Machine learning is a hot topic at the moment. However, not everyone knows how to use it in practice. You will learn it in our machine learning blogpost series.
Machine learning has been a popular topic for a while now but there still are few resources that you could use. That is why we are starting this new series that will let you gather knowledge on the following topics:
What machine learning is and how to use it in practice
How to validate your solutions
What tools to use when working with machine learning solutions
The posts you will get in the series will be clear and easy to digest and the next topics will depend on what you are particularly interested in. So if you are willing to gain more advanced knowledge, just let me know and I will deal with such topics in the subsequent parts of the series.
Using machine learning is similar to being a scientists performing experiments. Every day you look for new components or experiment in various conditions.
Before we start our scientific career though, let’s prepare the lab. It may be less interesting part of the job, still that’s where we have to start.
To start using machine learning technologies you can use any language that has:
Learning algorithm module
Module for loading and processing data (database connection, CSV files)

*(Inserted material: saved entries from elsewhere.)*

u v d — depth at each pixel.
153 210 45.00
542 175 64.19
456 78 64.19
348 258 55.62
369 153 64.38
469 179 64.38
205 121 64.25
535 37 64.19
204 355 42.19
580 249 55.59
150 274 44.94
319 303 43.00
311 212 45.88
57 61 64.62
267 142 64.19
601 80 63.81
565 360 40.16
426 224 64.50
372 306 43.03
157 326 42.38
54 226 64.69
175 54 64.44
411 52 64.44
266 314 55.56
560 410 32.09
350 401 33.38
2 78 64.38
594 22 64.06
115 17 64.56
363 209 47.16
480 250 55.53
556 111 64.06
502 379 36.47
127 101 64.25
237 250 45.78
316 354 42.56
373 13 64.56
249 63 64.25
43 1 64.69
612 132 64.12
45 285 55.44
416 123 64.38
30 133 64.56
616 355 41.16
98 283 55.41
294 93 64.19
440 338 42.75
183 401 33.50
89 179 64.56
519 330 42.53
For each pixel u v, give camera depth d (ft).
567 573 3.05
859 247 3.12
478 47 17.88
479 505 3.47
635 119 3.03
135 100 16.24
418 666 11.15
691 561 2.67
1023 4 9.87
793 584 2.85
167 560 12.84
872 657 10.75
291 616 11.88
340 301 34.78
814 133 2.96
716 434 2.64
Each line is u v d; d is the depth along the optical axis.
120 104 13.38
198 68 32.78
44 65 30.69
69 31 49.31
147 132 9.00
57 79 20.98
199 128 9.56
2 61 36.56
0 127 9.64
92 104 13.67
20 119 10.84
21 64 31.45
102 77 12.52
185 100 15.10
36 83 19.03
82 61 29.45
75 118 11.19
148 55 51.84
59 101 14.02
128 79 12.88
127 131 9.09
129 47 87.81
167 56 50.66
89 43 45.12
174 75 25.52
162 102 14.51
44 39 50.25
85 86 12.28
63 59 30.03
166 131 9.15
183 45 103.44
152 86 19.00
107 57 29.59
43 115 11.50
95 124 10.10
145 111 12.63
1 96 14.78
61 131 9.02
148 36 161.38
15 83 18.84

In our machine learning guide we are going to use Python and its libraries. What have we chosen Python? Here is why:
You can easilty acquire the language semantics
It can be run on any operating system
Jupyter Notebook uses Python as a language (more information about it – below)
It is popular among academics
Installation of the environment
The Anaconda suite is the easiest to install and to get the environment to experiment in.
If you have more experience with Python, instead of installing Anaconda you can install necessary libraries using pip (the commands below can be helpful if you set up a server on which Anaconda can’t be installed):
python-mpip install pandas
python-mpip install scipy
python-mpip install scikit-learn
python-mpip install numpy
python-mpip install matplotlib
How to check your installation
To check if the installation process has been completed correctly, run the script you will find here.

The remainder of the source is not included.